At the very first he had been asked to give a course at Fort Bragg on special warfare and infiltration. He had walked in the first day to lecture all the lean young men, and he had looked something like a gentle porcupine, roly-poly, and not one bit the infiltrator. He had sensed their amusement (all the other instructors were young embryonic Marlboro men); and so the next day he had come to class wearing all his ribbons and their amusement had ended, but perhaps he could mark it as the time when his own had begun. For he had never felt at ease: their questions were always too eager for his answers; they were sharp and alert, his answers were vague and uncertain; they saw his ribbons, the CIB twice, the Silver Star, and they expected first modesty and then bravery, bravery told modestly, modesty exhibited bravely, and they were rewarded with uncertainty. He could sense, almost feel, their disappointment; he found himself talking about how cold it was and pissing on his carbine, and they wanted to hear about how he had killed with a knife; but he had never killed with a knife, in fact, never killed with the carbine on these missions. His great miracle, his great act as an infiltrator, was staying alive and most of that was beating the cold. The IBM machine must have sensed this because, instead of being assigned to a Special Forces twelve-man unit and the special guerrilla war and infiltration duties, Green Berets, he had been converted to an average American Adviser (would they tell that to the ROTC students, he had thought, that he had failed to get a Green Beret and that he was just another adviser, would the light that he had lit flicker ever so slightly?), sent mercifully to the flat country instead of the mountains. The thought of climbing mountains at his age and slipping into Laos (he had never wanted to visit Laos, anyway) terrified him, and if he was thankful for anything in his life, it was that at least he was in the Delta.
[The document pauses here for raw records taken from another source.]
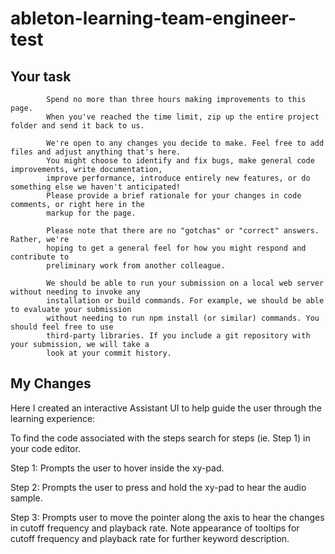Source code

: # ableton-learning-team-engineer-test
  ## Your task
  
            Spend no more than three hours making improvements to this page.
            When you've reached the time limit, zip up the entire project folder and send it back to us.

            We're open to any changes you decide to make. Feel free to add files and adjust anything that's here.
            You might choose to identify and fix bugs, make general code improvements, write documentation,
            improve performance, introduce entirely new features, or do something else we haven't anticipated!
            Please provide a brief rationale for your changes in code comments, or right here in the
            markup for the page.

            Please note that there are no "gotchas" or "correct" answers. Rather, we're
            hoping to get a general feel for how you might respond and contribute to
            preliminary work from another colleague.

            We should be able to run your submission on a local web server without needing to invoke any
            installation or build commands. For example, we should be able to evaluate your submission
            without needing to run npm install (or similar) commands. You should feel free to use
            third-party libraries. If you include a git repository with your submission, we will take a
            look at your commit history.


## My Changes

Here I created an interactive Assistant UI to help guide the user through the learning experience:

To find the code associated with the steps search for steps (ie. Step 1) in your code editor.

Step 1:
Prompts the user to hover inside the xy-pad. 

Step 2:
Prompts the user to press and hold the xy-pad to hear the audio sample. 

Step 3:
Prompts user to move the pointer along the axis to hear the changes in cutoff frequency and playback rate. Note appearance of tooltips for cutoff frequency and playback rate for further keyword description.
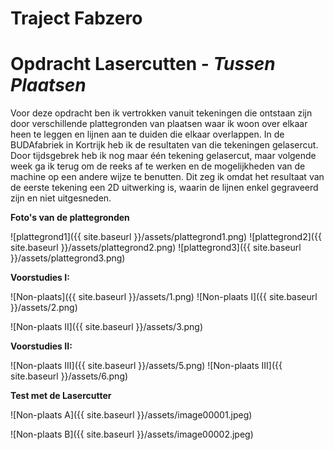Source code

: # Traject Fabzero



# **Opdracht Lasercutten** - *Tussen Plaatsen*

Voor deze opdracht ben ik vertrokken vanuit tekeningen die ontstaan zijn door verschillende plattegronden van plaatsen waar ik woon over elkaar heen te leggen en lijnen aan te duiden die elkaar overlappen. In de BUDAfabriek in Kortrijk heb ik de resultaten van die tekeningen gelasercut. Door tijdsgebrek heb ik nog maar één tekening gelasercut, maar volgende week ga ik terug om de reeks af te werken en de mogelijkheden van de machine op een andere wijze te benutten. Dit zeg ik omdat het resultaat van de eerste tekening een 2D uitwerking is, waarin de lijnen enkel gegraveerd zijn en niet uitgesneden. 

**Foto's van de plattegronden**

![plattegrond1]({{ site.baseurl }}/assets/plattegrond1.png)
![plattegrond2]({{ site.baseurl }}/assets/plattegrond2.png)
![plattegrond3]({{ site.baseurl }}/assets/plattegrond3.png)

**Voorstudies I:** 

![Non-plaats]({{ site.baseurl }}/assets/1.png)
![Non-plaats I]({{ site.baseurl }}/assets/2.png)

![Non-plaats II]({{ site.baseurl }}/assets/3.png)


**Voorstudies II:**

![Non-plaats III]({{ site.baseurl }}/assets/5.png)
![Non-plaats III]({{ site.baseurl }}/assets/6.png)

**Test met de Lasercutter**

![Non-plaats A]({{ site.baseurl }}/assets/image00001.jpeg)

![Non-plaats B]({{ site.baseurl }}/assets/image00002.jpeg)
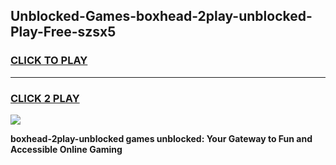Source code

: 
## Unblocked-Games-boxhead-2play-unblocked-Play-Free-szsx5
<h3>
<a href="https://premium76.site?title=boxhead-2play-unblocked&ref=10A">CLICK TO PLAY</a></h3>
<hr>

<h3>
<a href="https://premium76.site?title=boxhead-2play-unblocked&ref=10A">CLICK 2 PLAY</a>
  
</h3>

<a href="https://premium76.site?title=boxhead-2play-unblocked&ref=10A"><img src="https://clearcache.store/games.png"></a>


**boxhead-2play-unblocked games unblocked: Your Gateway to Fun and Accessible Online Gaming**

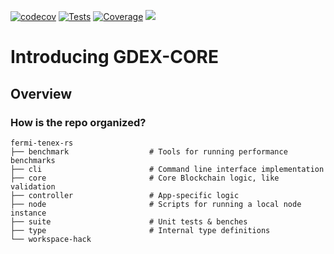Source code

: [![codecov](https://codecov.io/gh/fermiorg/fermi-core/branch/main/graph/badge.svg?token=1LV5N5F8Q1)](https://codecov.io/gh/fermiorg/fermi-core)
[![Tests](https://github.com/fermiorg/fermi-core/actions/workflows/test.yml/badge.svg)](https://github.com/fermiorg/fermi-core/actions/workflows/test.yml)
[![Coverage](https://github.com/fermiorg/fermi-core/actions/workflows/coverage.yml/badge.svg)](https://github.com/fermiorg/fermi-core/actions/workflows/coverage.yml)
![](https://tokei.rs/b1/github/fermiorg/fermi-core)
# Introducing GDEX-CORE


## Overview 


### How is the repo organized?

    fermi-tenex-rs 
    ├── benchmark                  # Tools for running performance benchmarks
    ├── cli                        # Command line interface implementation
    ├── core                       # Core Blockchain logic, like validation
    ├── controller                 # App-specific logic
    ├── node                       # Scripts for running a local node instance
    ├── suite                      # Unit tests & benches
    ├── type                       # Internal type definitions
    └── workspace-hack
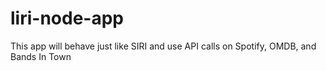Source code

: # liri-node-app
This app will behave just like SIRI and use API calls on Spotify, OMDB, and Bands In Town
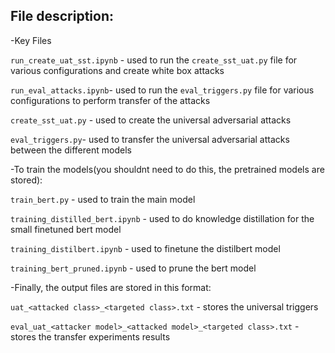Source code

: ## File description:

-Key Files

`run_create_uat_sst.ipynb` - used to run the `create_sst_uat.py` file for various configurations and create white box attacks

`run_eval_attacks.ipynb`- used to run the `eval_triggers.py` file for various configurations to perform transfer of the attacks

`create_sst_uat.py` - used to create the universal adversarial attacks

`eval_triggers.py`- used to transfer the universal adversarial attacks between the different models


-To train the models(you shouldnt need to do this, the pretrained models are stored):

`train_bert.py` - used to train the main model

`training_distilled_bert.ipynb` - used to do knowledge distillation for the small finetuned bert model

`training_distilbert.ipynb` - used to finetune the distilbert model

`training_bert_pruned.ipynb` - used to prune the bert model


-Finally, the output files are stored in this format:

`uat_<attacked class>_<targeted class>.txt` - stores the universal triggers

`eval_uat_<attacker model>_<attacked model>_<targeted class>.txt` - stores the transfer experiments results
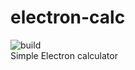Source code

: # electron-calc
![build](https://travis-ci.com/impugachev/electron-calc.svg?branch=master)  
Simple Electron calculator
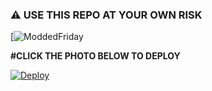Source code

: 
### ⚠️ USE THIS REPO AT YOUR OWN RISK


[![ModdedFriday](https://telegra.ph/file/9b54a71ac22abd00448a5.jpg)



**#CLICK THE PHOTO BELOW TO DEPLOY**



[![Deploy](https://telegra.ph/file/7cf8df5c4ab7f6ae24f37.jpg)](https://heroku.com/deploy?template=https://github.com/leobrownlee/FRIDAY)

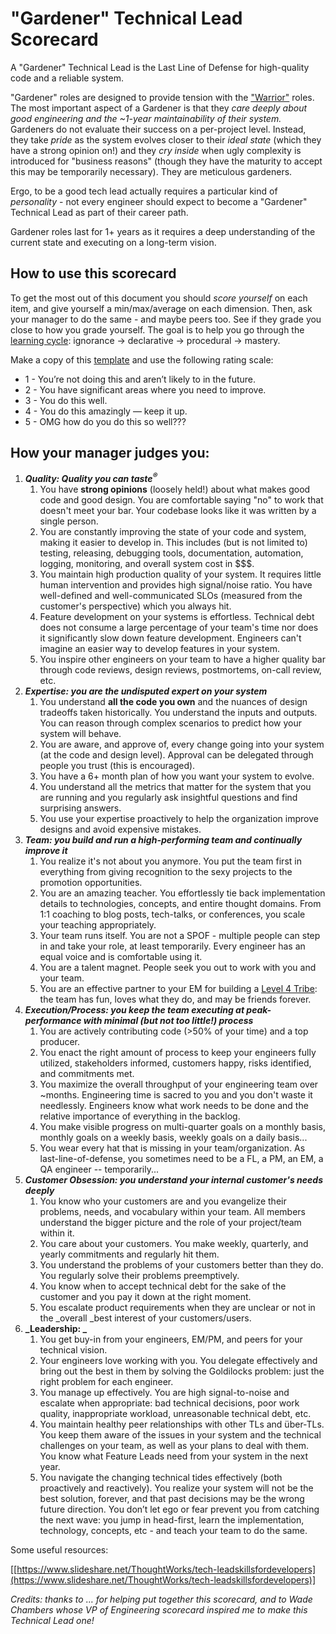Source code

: <!----- Conversion time: 0.804 seconds.


Using this Markdown file:

1. Cut and paste this output into your source file.
2. See the notes and action items below regarding this conversion run.
3. Check the rendered output (headings, lists, code blocks, tables) for proper
   formatting and use a linkchecker before you publish this page.

Conversion notes:

* Docs to Markdown version 1.0β17
* Fri Jul 05 2019 11:53:26 GMT-0700 (PDT)
* Source doc: https://docs.google.com/open?id=17MAjqK2ybnzp4gUSZaVJhez0aH6o-B-tjFXtwlnJ_aU
----->


<h1>"Gardener" Technical Lead Scorecard</h1>


A "Gardener" Technical Lead is the Last Line of Defense for high-quality code and a reliable system. 

"Gardener" roles are designed to provide tension with the ["Warrior"](https://github.com/dobromirmontauk/engineering-scorecards/blob/master/warrior_scorecard.md) roles. The most important aspect of a Gardener is that they _care deeply about good engineering and the ~1-year maintainability of their system._ Gardeners do not evaluate their success on a per-project level. Instead, they take _pride_ as the system evolves closer to their _ideal state_ (which they have a strong opinion on!) and they _cry inside_ when ugly complexity is introduced for "business reasons" (though they have the maturity to accept this may be temporarily necessary). They are meticulous gardeners.

Ergo, to be a good tech lead actually requires a particular kind of _personality_ - not every engineer should expect to become a "Gardener" Technical Lead as part of their career path.

Gardener roles last for 1+ years as it requires a deep understanding of the current state and executing on a long-term vision.

<h2>How to use this scorecard</h2>


To get the most out of this document you should _score yourself_ on each item, and give yourself a min/max/average on each dimension. Then, ask your manager to do the same - and maybe peers too. See if they grade you close to how you grade yourself. The goal is to help you go through the [learning cycle]([http://www.cala.fsu.edu/modules/assessing_knowledge](https://web.archive.org/web/20180817212310/http://www.cala.fsu.edu/modules/assessing_knowledge)): ignorance → declarative → procedural → mastery. 

Make a copy of this [template](https://docs.google.com/spreadsheets/d/1PX61irzc6eCxgl2tzEzE6aKF92l7EoHcVac7Nb1Beko/edit#gid=0) and use the following rating scale:



*   1 - You’re not doing this and aren’t likely to in the future.
*   2 - You have significant areas where you need to improve.
*   3 - You do this well.
*   4 - You do this amazingly — keep it up.
*   5 - OMG how do you do this so well???

<h2>How your manager judges you:</h2>




1. **_Quality: Quality you can taste<sup>®</sup>_**
    1. You have **strong opinions** (loosely held!) about what makes good code and good design. You are comfortable saying "no" to work that doesn't meet your bar. Your codebase looks like it was written by a single person.
    2. You are constantly improving the state of your code and system, making it easier to develop in. This includes (but is not limited to) testing, releasing, debugging tools, documentation, automation, logging, monitoring, and overall system cost in $$$.
    3. You maintain high production quality of your system. It requires little human intervention and provides high signal/noise ratio. You have well-defined and well-communicated SLOs (measured from the customer's perspective) which you always hit.
    4. Feature development on your systems is effortless. Technical debt does not consume a large percentage of your team's time nor does it significantly slow down feature development. Engineers can't imagine an easier way to develop features in your system.
    5. You inspire other engineers on your team to have a higher quality bar through code reviews, design reviews, postmortems, on-call review, etc.
2. **_Expertise: you are the undisputed expert on your system_**
    1. You understand **all the code you own** and the nuances of design tradeoffs taken historically. You understand the inputs and outputs. You can reason through complex scenarios to predict how your system will behave.
    2. You are aware, and approve of, every change going into your system (at the code and design level). Approval can be delegated through people you trust (this is encouraged).
    3. You have a 6+ month plan of how you want your system to evolve.
    4. You understand all the metrics that matter for the system that you are running and you regularly ask insightful questions and find surprising answers.
    5. You use your expertise proactively to help the organization improve designs and avoid expensive mistakes.
3. **_Team: you build and run a high-performing team and continually improve it_**
    1. You realize it's not about you anymore. You put the team first in everything from giving recognition to the sexy projects to the promotion opportunities.
    2. You are an amazing teacher. You effortlessly tie back implementation details to technologies, concepts, and entire thought domains. From 1:1 coaching to blog posts, tech-talks, or conferences, you scale your teaching appropriately. 
    3. Your team runs itself. You are not a SPOF - multiple people can step in and take your role, at least temporarily. Every engineer has an equal voice and is comfortable using it. 
    4. You are a talent magnet. People seek you out to work with you and your team. 
    5. You are an effective partner to your EM for building a [Level 4 Tribe](https://en.wikipedia.org/wiki/Tribal_Leadership): the team has fun, loves what they do, and may be friends forever. 
4. **_Execution/Process: you keep the team executing at peak-performance with minimal (but not too little!) process_**
    1. You are actively contributing code (>50% of your time) and a top producer.
    2. You enact the right amount of process to keep your engineers fully utilized, stakeholders informed, customers happy, risks identified, and commitments met. 
    3. You maximize the overall throughput of your engineering team over ~months. Engineering time is sacred to you and you don't waste it needlessly. Engineers know what work needs to be done and the relative importance of everything in the backlog.
    4. You make visible progress on multi-quarter goals on a monthly basis, monthly goals on a weekly basis, weekly goals on a daily basis... 
    5. You wear every hat that is missing in your team/organization. As last-line-of-defense, you sometimes need to be a FL, a PM, an EM, a QA engineer -- temporarily...
5. **_Customer Obsession: you understand your internal customer's needs deeply_**
    1. You know who your customers are and you evangelize their problems, needs, and vocabulary within your team. All members understand the bigger picture and the role of your project/team within it.
    2. You care about your customers. You make weekly, quarterly, and yearly commitments and regularly hit them. 
    3. You understand the problems of your customers better than they do. You regularly solve their problems preemptively.
    4. You know when to accept technical debt for the sake of the customer and you pay it down at the right moment.
    5. You escalate product requirements when they are unclear or not in the _overall _best interest of your customers/users.
6. **_Leadership: _**
    1. You get buy-in from your engineers, EM/PM, and peers for your technical vision.
    2. Your engineers love working with you. You delegate effectively and bring out the best in them by solving the Goldilocks problem: just the right problem for each engineer.
    3. You manage up effectively. You are high signal-to-noise and escalate when appropriate: bad technical decisions, poor work quality, inappropriate workload, unreasonable technical debt, etc.
    4. You maintain healthy peer relationships with other TLs and über-TLs. You keep them aware of the issues in your system and the technical challenges on your team, as well as your plans to deal with them. You know what Feature Leads need from your system in the next year.
    5. You navigate the changing technical tides effectively (both proactively and reactively). You realize your system will not be the best solution, forever, and that past decisions may be the wrong future direction. You don’t let ego or fear prevent you from catching the next wave: you jump in head-first, learn the implementation, technology, concepts, etc - and teach your team to do the same.

Some useful resources:

[[https://www.slideshare.net/ThoughtWorks/tech-leadskillsfordevelopers](https://www.slideshare.net/ThoughtWorks/tech-leadskillsfordevelopers)]

_Credits: thanks to … for helping put together this scorecard, and to Wade Chambers whose VP of Engineering scorecard inspired me to make this Technical Lead one!_


<!-- Docs to Markdown version 1.0β17 -->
He thought of a day this hot in the mountains and the fear came back to him. It made walking in the Delta a little easier.
Anderson came alongside him, and Beaupre questioned him about the Colonel, did he think the Colonel seemed a little nervous today.
Anderson said no, he hadn't talked with the Colonel, but the messages had been the same: were t
he troops bunched up? Had Beaupre and Anderson said anything about their bunching up? Was the heat affecting the troops? What was the reaction in the villages? Any good signs, any bad signs, any signs at all? Was Dang any better? Any worse? Were the troops alert? What did the crops look like? Did they need anything? The messages were the same as ever; he was on their ass no more, no less, than usual.